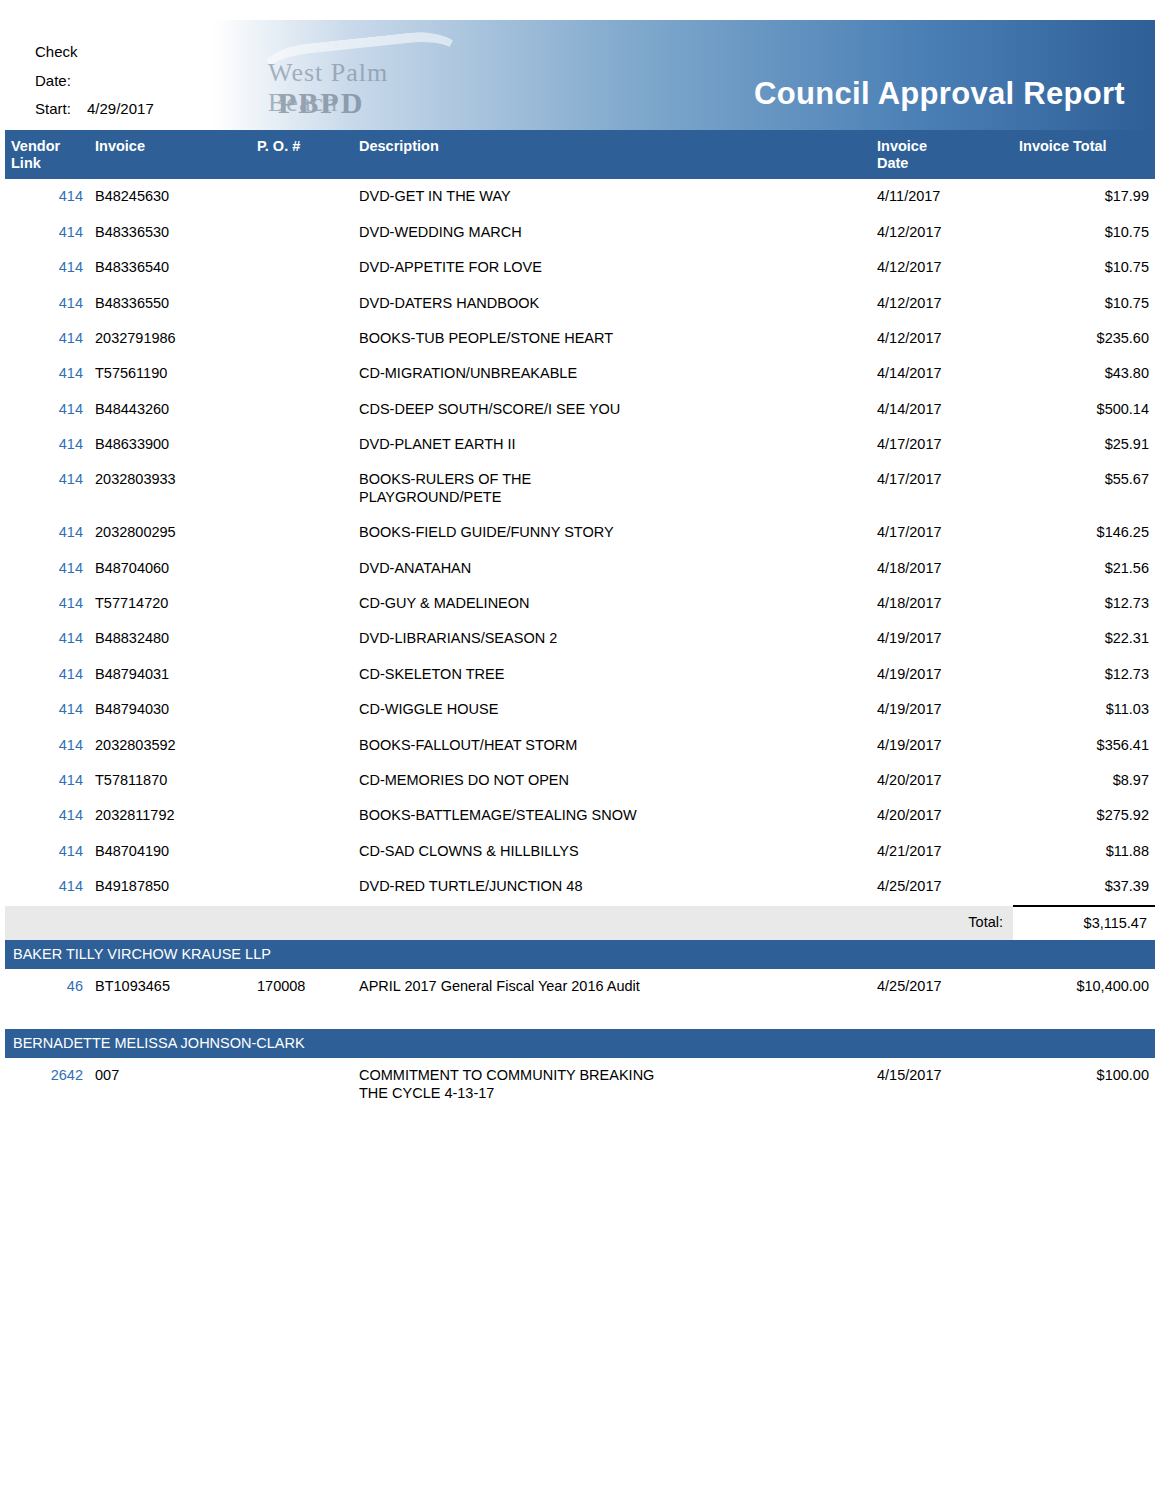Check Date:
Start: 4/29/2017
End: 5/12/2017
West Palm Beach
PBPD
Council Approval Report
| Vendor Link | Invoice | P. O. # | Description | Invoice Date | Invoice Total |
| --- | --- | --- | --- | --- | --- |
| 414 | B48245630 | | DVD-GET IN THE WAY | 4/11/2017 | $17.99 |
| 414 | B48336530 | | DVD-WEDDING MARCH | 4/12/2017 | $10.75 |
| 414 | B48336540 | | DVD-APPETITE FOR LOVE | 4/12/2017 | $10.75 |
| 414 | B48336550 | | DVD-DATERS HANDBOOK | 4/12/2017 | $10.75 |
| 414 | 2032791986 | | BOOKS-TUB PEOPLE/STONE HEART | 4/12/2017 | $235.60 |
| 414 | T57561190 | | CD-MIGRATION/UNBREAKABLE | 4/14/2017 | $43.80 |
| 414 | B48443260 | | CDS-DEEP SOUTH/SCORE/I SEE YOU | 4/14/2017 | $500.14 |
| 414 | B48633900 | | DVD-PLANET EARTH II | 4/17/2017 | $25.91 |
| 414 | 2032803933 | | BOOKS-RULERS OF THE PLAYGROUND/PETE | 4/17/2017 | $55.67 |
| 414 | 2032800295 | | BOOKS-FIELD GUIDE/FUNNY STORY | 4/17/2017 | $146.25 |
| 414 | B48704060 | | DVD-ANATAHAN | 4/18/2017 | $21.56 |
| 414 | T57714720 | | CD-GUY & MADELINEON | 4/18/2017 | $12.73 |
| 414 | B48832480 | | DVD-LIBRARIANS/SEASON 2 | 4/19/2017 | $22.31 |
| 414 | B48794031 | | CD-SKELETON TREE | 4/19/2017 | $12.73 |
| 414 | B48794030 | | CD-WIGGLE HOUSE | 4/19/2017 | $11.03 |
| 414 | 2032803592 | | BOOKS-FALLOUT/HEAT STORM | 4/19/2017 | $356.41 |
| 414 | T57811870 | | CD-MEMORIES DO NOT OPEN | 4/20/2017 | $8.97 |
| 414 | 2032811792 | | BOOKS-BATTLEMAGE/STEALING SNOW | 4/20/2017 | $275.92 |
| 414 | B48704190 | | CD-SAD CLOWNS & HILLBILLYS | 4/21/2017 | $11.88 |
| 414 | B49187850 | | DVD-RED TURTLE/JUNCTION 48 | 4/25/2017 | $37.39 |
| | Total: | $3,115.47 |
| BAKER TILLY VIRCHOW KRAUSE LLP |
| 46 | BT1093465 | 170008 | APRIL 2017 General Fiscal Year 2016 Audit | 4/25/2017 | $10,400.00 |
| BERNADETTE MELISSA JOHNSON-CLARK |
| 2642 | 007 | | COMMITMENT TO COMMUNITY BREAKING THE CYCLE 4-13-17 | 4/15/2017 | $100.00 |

--

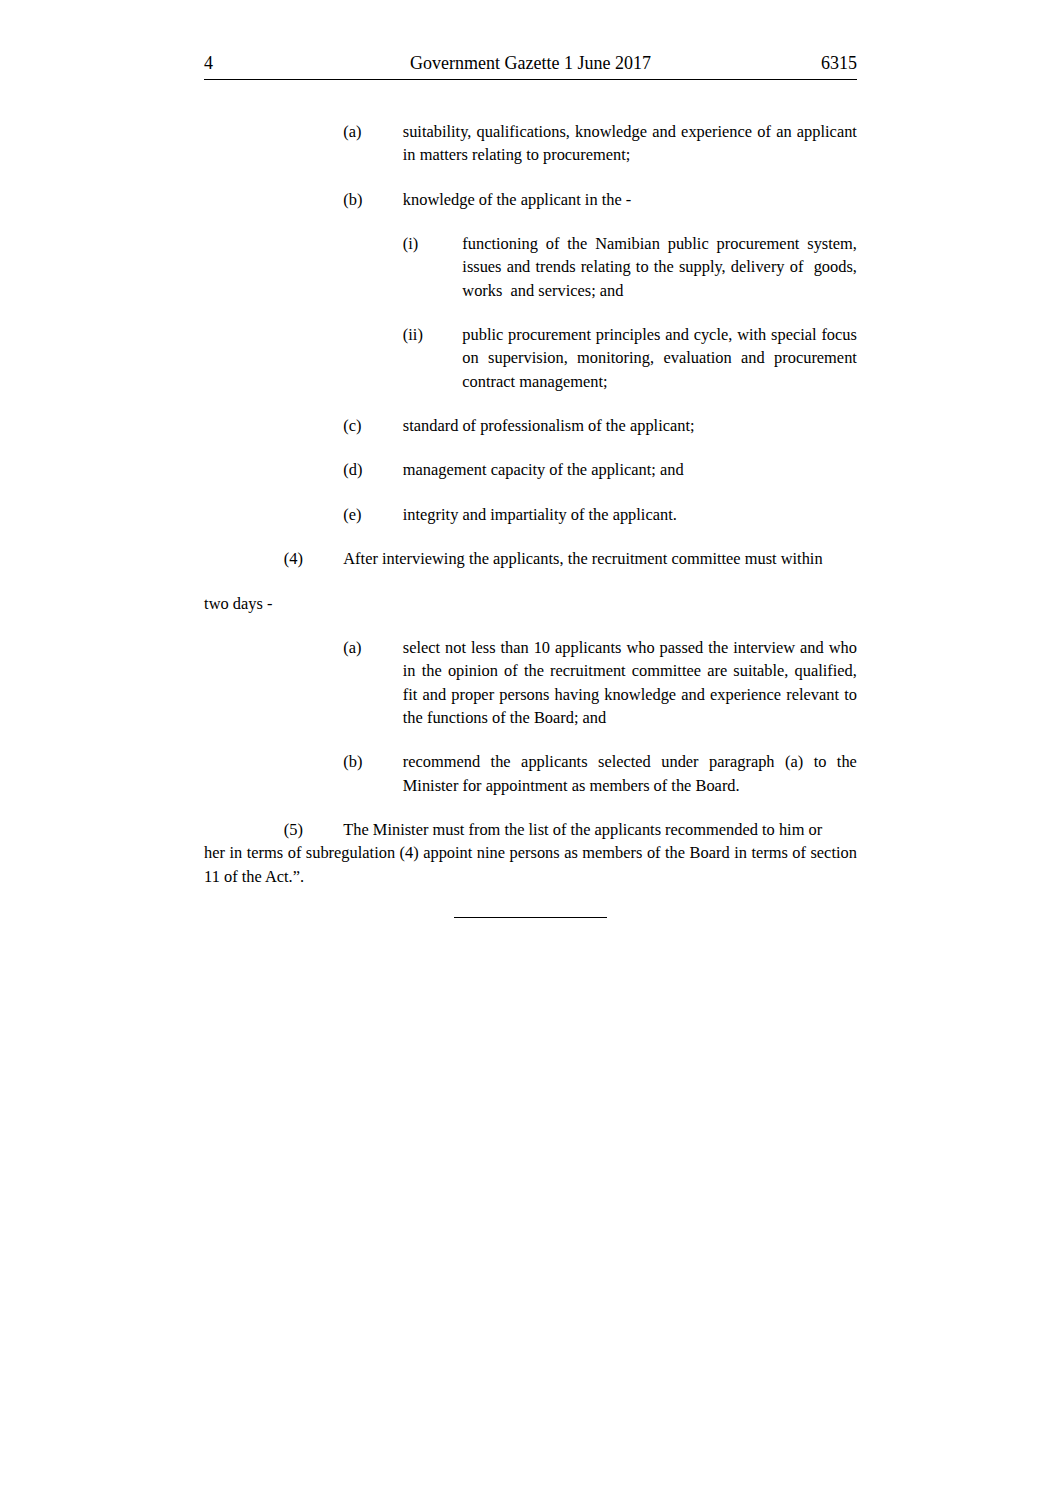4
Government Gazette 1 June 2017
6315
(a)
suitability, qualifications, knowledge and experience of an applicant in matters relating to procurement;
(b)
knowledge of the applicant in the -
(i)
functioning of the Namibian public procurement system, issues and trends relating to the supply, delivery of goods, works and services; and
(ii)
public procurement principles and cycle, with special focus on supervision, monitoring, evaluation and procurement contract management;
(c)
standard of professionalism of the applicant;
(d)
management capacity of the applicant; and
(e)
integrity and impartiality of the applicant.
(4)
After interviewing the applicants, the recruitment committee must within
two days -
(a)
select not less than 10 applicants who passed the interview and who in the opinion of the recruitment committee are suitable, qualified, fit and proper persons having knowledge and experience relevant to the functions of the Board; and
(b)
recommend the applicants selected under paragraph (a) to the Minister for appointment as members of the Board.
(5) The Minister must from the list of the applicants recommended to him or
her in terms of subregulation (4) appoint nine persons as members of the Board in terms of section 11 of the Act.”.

--

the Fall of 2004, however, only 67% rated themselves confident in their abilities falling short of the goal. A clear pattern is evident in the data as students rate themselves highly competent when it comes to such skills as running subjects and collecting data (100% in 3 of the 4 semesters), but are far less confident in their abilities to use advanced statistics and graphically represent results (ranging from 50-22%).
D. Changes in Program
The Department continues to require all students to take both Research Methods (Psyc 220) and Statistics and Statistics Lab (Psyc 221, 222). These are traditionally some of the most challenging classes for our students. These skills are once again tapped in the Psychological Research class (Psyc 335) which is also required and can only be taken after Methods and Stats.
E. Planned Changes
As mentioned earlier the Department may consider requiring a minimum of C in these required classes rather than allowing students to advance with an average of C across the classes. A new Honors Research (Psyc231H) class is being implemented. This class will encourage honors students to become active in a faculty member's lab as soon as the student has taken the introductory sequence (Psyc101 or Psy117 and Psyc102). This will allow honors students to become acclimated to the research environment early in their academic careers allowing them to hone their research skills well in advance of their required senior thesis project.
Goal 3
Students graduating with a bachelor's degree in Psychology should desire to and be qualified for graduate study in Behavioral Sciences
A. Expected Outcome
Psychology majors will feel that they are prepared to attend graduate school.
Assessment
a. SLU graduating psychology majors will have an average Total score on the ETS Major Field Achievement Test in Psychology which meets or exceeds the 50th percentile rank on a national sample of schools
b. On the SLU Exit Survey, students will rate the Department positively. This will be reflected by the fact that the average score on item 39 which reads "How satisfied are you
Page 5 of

## REQUIRED WORK:
Search the data above for the string "public". Report every line where it is found.

## RESULT OF THE EXERCISE:
functioning of the Namibian public procurement system, issues and trends relating to the supply, delivery of goods, works and services; and
public procurement principles and cycle, with special focus on supervision, monitoring, evaluation and procurement contract management;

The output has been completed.